Source extract —
Space-time API (kriging_st_capi.f90)#
All ST entry points are prefixed krige_st_ and share the same handle
registry as the spatial API. Differences from the spatial API are noted below;
methods not listed here have the same signature as their krige_ counterparts
(e.g. krige_st_solve, krige_st_prepare, krige_st_get_estimate, …).
krige_st_set_obs#
As with krige_set_obs, duplicate observation coordinate tuples are rejected.
For ST data, the duplicate key includes spatial coordinates and time.
int krige_st_set_obs(int64_t handle,
int ivar, int nobs,
const double *coord, // [4 × nobs], Fortran column-major; rows 1:3 = spatial, row 4 = time
const double *value, // [nobs]
const double *variance, // [nobs]
double sk_mean)
Identical to krige_set_obs except that coord has 4 rows (3 spatial + 1 time).

Work order —
Please judge whether each statement agrees with the space-time API excerpt. Answer yes or no and quote the deciding words.
1. For ST data, time is part of the duplicate key.
2. In krige_st_set_obs, coord has three rows.
3. ST entry points keep a handle registry separate from the spatial API's.

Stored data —

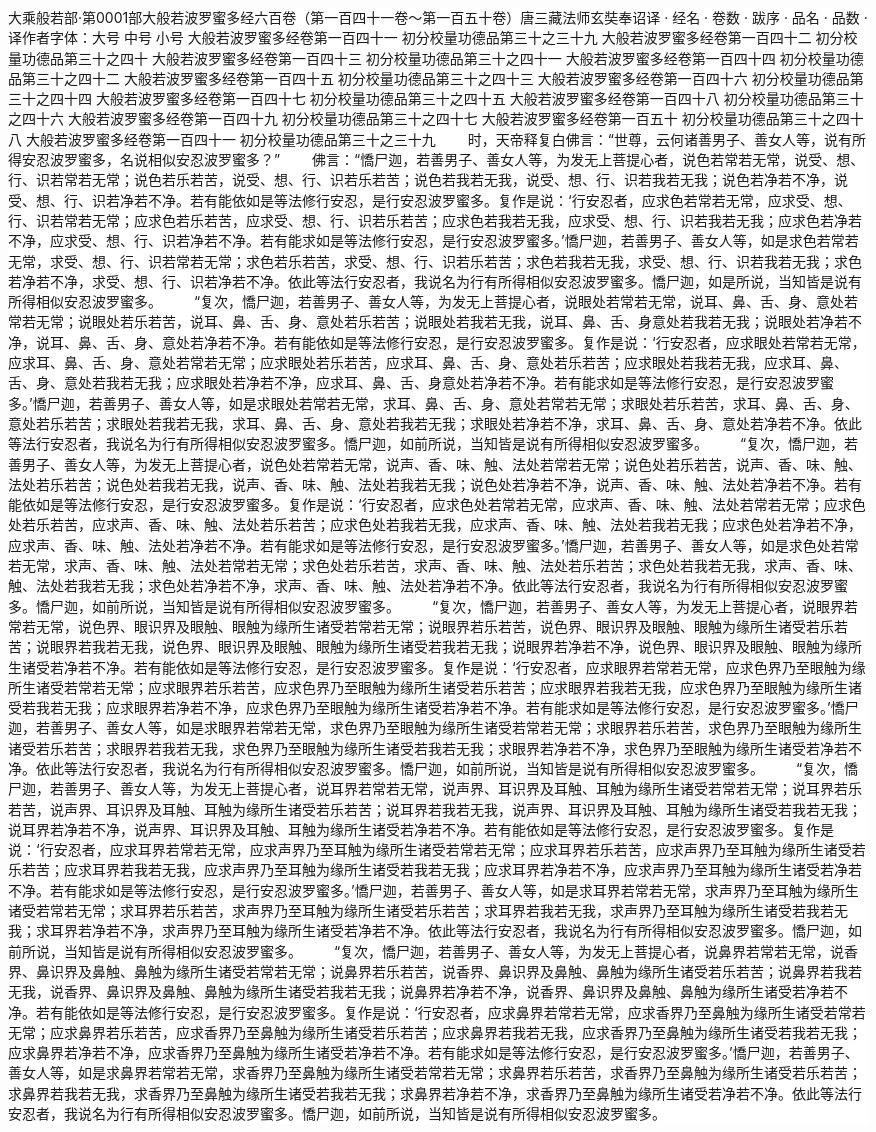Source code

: 大乘般若部·第0001部大般若波罗蜜多经六百卷（第一百四十一卷～第一百五十卷）唐三藏法师玄奘奉诏译
· 经名 · 卷数 · 跋序
· 品名 · 品数 · 译作者字体：大号 中号 小号
大般若波罗蜜多经卷第一百四十一
初分校量功德品第三十之三十九
大般若波罗蜜多经卷第一百四十二
初分校量功德品第三十之四十
大般若波罗蜜多经卷第一百四十三
初分校量功德品第三十之四十一
大般若波罗蜜多经卷第一百四十四
初分校量功德品第三十之四十二
大般若波罗蜜多经卷第一百四十五
初分校量功德品第三十之四十三
大般若波罗蜜多经卷第一百四十六
初分校量功德品第三十之四十四
大般若波罗蜜多经卷第一百四十七
初分校量功德品第三十之四十五
大般若波罗蜜多经卷第一百四十八
初分校量功德品第三十之四十六
大般若波罗蜜多经卷第一百四十九
初分校量功德品第三十之四十七
大般若波罗蜜多经卷第一百五十
初分校量功德品第三十之四十八
大般若波罗蜜多经卷第一百四十一
初分校量功德品第三十之三十九
　　时，天帝释复白佛言：“世尊，云何诸善男子、善女人等，说有所得安忍波罗蜜多，名说相似安忍波罗蜜多？”
　　佛言：“憍尸迦，若善男子、善女人等，为发无上菩提心者，说色若常若无常，说受、想、行、识若常若无常；说色若乐若苦，说受、想、行、识若乐若苦；说色若我若无我，说受、想、行、识若我若无我；说色若净若不净，说受、想、行、识若净若不净。若有能依如是等法修行安忍，是行安忍波罗蜜多。复作是说：‘行安忍者，应求色若常若无常，应求受、想、行、识若常若无常；应求色若乐若苦，应求受、想、行、识若乐若苦；应求色若我若无我，应求受、想、行、识若我若无我；应求色若净若不净，应求受、想、行、识若净若不净。若有能求如是等法修行安忍，是行安忍波罗蜜多。’憍尸迦，若善男子、善女人等，如是求色若常若无常，求受、想、行、识若常若无常；求色若乐若苦，求受、想、行、识若乐若苦；求色若我若无我，求受、想、行、识若我若无我；求色若净若不净，求受、想、行、识若净若不净。依此等法行安忍者，我说名为行有所得相似安忍波罗蜜多。憍尸迦，如是所说，当知皆是说有所得相似安忍波罗蜜多。
　　“复次，憍尸迦，若善男子、善女人等，为发无上菩提心者，说眼处若常若无常，说耳、鼻、舌、身、意处若常若无常；说眼处若乐若苦，说耳、鼻、舌、身、意处若乐若苦；说眼处若我若无我，说耳、鼻、舌、身意处若我若无我；说眼处若净若不净，说耳、鼻、舌、身、意处若净若不净。若有能依如是等法修行安忍，是行安忍波罗蜜多。复作是说：‘行安忍者，应求眼处若常若无常，应求耳、鼻、舌、身、意处若常若无常；应求眼处若乐若苦，应求耳、鼻、舌、身、意处若乐若苦；应求眼处若我若无我，应求耳、鼻、舌、身、意处若我若无我；应求眼处若净若不净，应求耳、鼻、舌、身意处若净若不净。若有能求如是等法修行安忍，是行安忍波罗蜜多。’憍尸迦，若善男子、善女人等，如是求眼处若常若无常，求耳、鼻、舌、身、意处若常若无常；求眼处若乐若苦，求耳、鼻、舌、身、意处若乐若苦；求眼处若我若无我，求耳、鼻、舌、身、意处若我若无我；求眼处若净若不净，求耳、鼻、舌、身、意处若净若不净。依此等法行安忍者，我说名为行有所得相似安忍波罗蜜多。憍尸迦，如前所说，当知皆是说有所得相似安忍波罗蜜多。
　　“复次，憍尸迦，若善男子、善女人等，为发无上菩提心者，说色处若常若无常，说声、香、味、触、法处若常若无常；说色处若乐若苦，说声、香、味、触、法处若乐若苦；说色处若我若无我，说声、香、味、触、法处若我若无我；说色处若净若不净，说声、香、味、触、法处若净若不净。若有能依如是等法修行安忍，是行安忍波罗蜜多。复作是说：‘行安忍者，应求色处若常若无常，应求声、香、味、触、法处若常若无常；应求色处若乐若苦，应求声、香、味、触、法处若乐若苦；应求色处若我若无我，应求声、香、味、触、法处若我若无我；应求色处若净若不净，应求声、香、味、触、法处若净若不净。若有能求如是等法修行安忍，是行安忍波罗蜜多。’憍尸迦，若善男子、善女人等，如是求色处若常若无常，求声、香、味、触、法处若常若无常；求色处若乐若苦，求声、香、味、触、法处若乐若苦；求色处若我若无我，求声、香、味、触、法处若我若无我；求色处若净若不净，求声、香、味、触、法处若净若不净。依此等法行安忍者，我说名为行有所得相似安忍波罗蜜多。憍尸迦，如前所说，当知皆是说有所得相似安忍波罗蜜多。
　　“复次，憍尸迦，若善男子、善女人等，为发无上菩提心者，说眼界若常若无常，说色界、眼识界及眼触、眼触为缘所生诸受若常若无常；说眼界若乐若苦，说色界、眼识界及眼触、眼触为缘所生诸受若乐若苦；说眼界若我若无我，说色界、眼识界及眼触、眼触为缘所生诸受若我若无我；说眼界若净若不净，说色界、眼识界及眼触、眼触为缘所生诸受若净若不净。若有能依如是等法修行安忍，是行安忍波罗蜜多。复作是说：‘行安忍者，应求眼界若常若无常，应求色界乃至眼触为缘所生诸受若常若无常；应求眼界若乐若苦，应求色界乃至眼触为缘所生诸受若乐若苦；应求眼界若我若无我，应求色界乃至眼触为缘所生诸受若我若无我；应求眼界若净若不净，应求色界乃至眼触为缘所生诸受若净若不净。若有能求如是等法修行安忍，是行安忍波罗蜜多。’憍尸迦，若善男子、善女人等，如是求眼界若常若无常，求色界乃至眼触为缘所生诸受若常若无常；求眼界若乐若苦，求色界乃至眼触为缘所生诸受若乐若苦；求眼界若我若无我，求色界乃至眼触为缘所生诸受若我若无我；求眼界若净若不净，求色界乃至眼触为缘所生诸受若净若不净。依此等法行安忍者，我说名为行有所得相似安忍波罗蜜多。憍尸迦，如前所说，当知皆是说有所得相似安忍波罗蜜多。
　　“复次，憍尸迦，若善男子、善女人等，为发无上菩提心者，说耳界若常若无常，说声界、耳识界及耳触、耳触为缘所生诸受若常若无常；说耳界若乐若苦，说声界、耳识界及耳触、耳触为缘所生诸受若乐若苦；说耳界若我若无我，说声界、耳识界及耳触、耳触为缘所生诸受若我若无我；说耳界若净若不净，说声界、耳识界及耳触、耳触为缘所生诸受若净若不净。若有能依如是等法修行安忍，是行安忍波罗蜜多。复作是说：‘行安忍者，应求耳界若常若无常，应求声界乃至耳触为缘所生诸受若常若无常；应求耳界若乐若苦，应求声界乃至耳触为缘所生诸受若乐若苦；应求耳界若我若无我，应求声界乃至耳触为缘所生诸受若我若无我；应求耳界若净若不净，应求声界乃至耳触为缘所生诸受若净若不净。若有能求如是等法修行安忍，是行安忍波罗蜜多。’憍尸迦，若善男子、善女人等，如是求耳界若常若无常，求声界乃至耳触为缘所生诸受若常若无常；求耳界若乐若苦，求声界乃至耳触为缘所生诸受若乐若苦；求耳界若我若无我，求声界乃至耳触为缘所生诸受若我若无我；求耳界若净若不净，求声界乃至耳触为缘所生诸受若净若不净。依此等法行安忍者，我说名为行有所得相似安忍波罗蜜多。憍尸迦，如前所说，当知皆是说有所得相似安忍波罗蜜多。
　　“复次，憍尸迦，若善男子、善女人等，为发无上菩提心者，说鼻界若常若无常，说香界、鼻识界及鼻触、鼻触为缘所生诸受若常若无常；说鼻界若乐若苦，说香界、鼻识界及鼻触、鼻触为缘所生诸受若乐若苦；说鼻界若我若无我，说香界、鼻识界及鼻触、鼻触为缘所生诸受若我若无我；说鼻界若净若不净，说香界、鼻识界及鼻触、鼻触为缘所生诸受若净若不净。若有能依如是等法修行安忍，是行安忍波罗蜜多。复作是说：‘行安忍者，应求鼻界若常若无常，应求香界乃至鼻触为缘所生诸受若常若无常；应求鼻界若乐若苦，应求香界乃至鼻触为缘所生诸受若乐若苦；应求鼻界若我若无我，应求香界乃至鼻触为缘所生诸受若我若无我；应求鼻界若净若不净，应求香界乃至鼻触为缘所生诸受若净若不净。若有能求如是等法修行安忍，是行安忍波罗蜜多。’憍尸迦，若善男子、善女人等，如是求鼻界若常若无常，求香界乃至鼻触为缘所生诸受若常若无常；求鼻界若乐若苦，求香界乃至鼻触为缘所生诸受若乐若苦；求鼻界若我若无我，求香界乃至鼻触为缘所生诸受若我若无我；求鼻界若净若不净，求香界乃至鼻触为缘所生诸受若净若不净。依此等法行安忍者，我说名为行有所得相似安忍波罗蜜多。憍尸迦，如前所说，当知皆是说有所得相似安忍波罗蜜多。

Exercise response —
1. Yes: "For ST data, the duplicate key includes spatial coordinates and time."
2. No: "coord has 4 rows (3 spatial + 1 time)"
3. No: "share the same handle registry as the spatial API"